WHAT TO WORK ON:
Could you repeat the records below exactly, leaving the pictures out?

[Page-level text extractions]
------
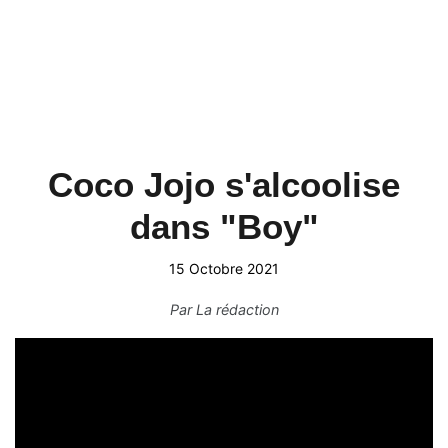
Coco Jojo s'alcoolise
dans "Boy"
15 Octobre 2021
Par
La rédaction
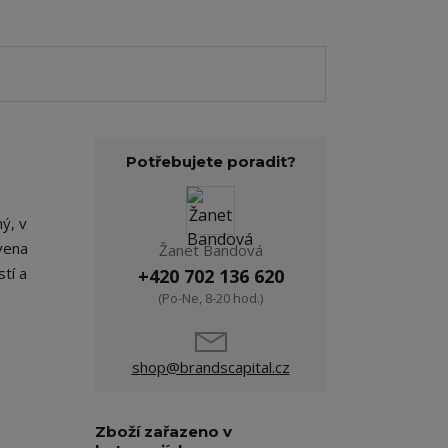
Potřebujete poradit?
ný, v
vena
Žanet Bandová
tí a
+420 702 136 620
(Po-Ne, 8-20 hod.)
shop@brandscapital.cz
Zboží zařazeno v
------
REPLY TO THE TASK:
Coco Jojo s'alcoolise
dans "Boy"
15 Octobre 2021
Par
La rédaction
Potřebujete poradit?
ný, v
vena
Žanet Bandová
tí a
+420 702 136 620
(Po-Ne, 8-20 hod.)
shop@brandscapital.cz
Zboží zařazeno v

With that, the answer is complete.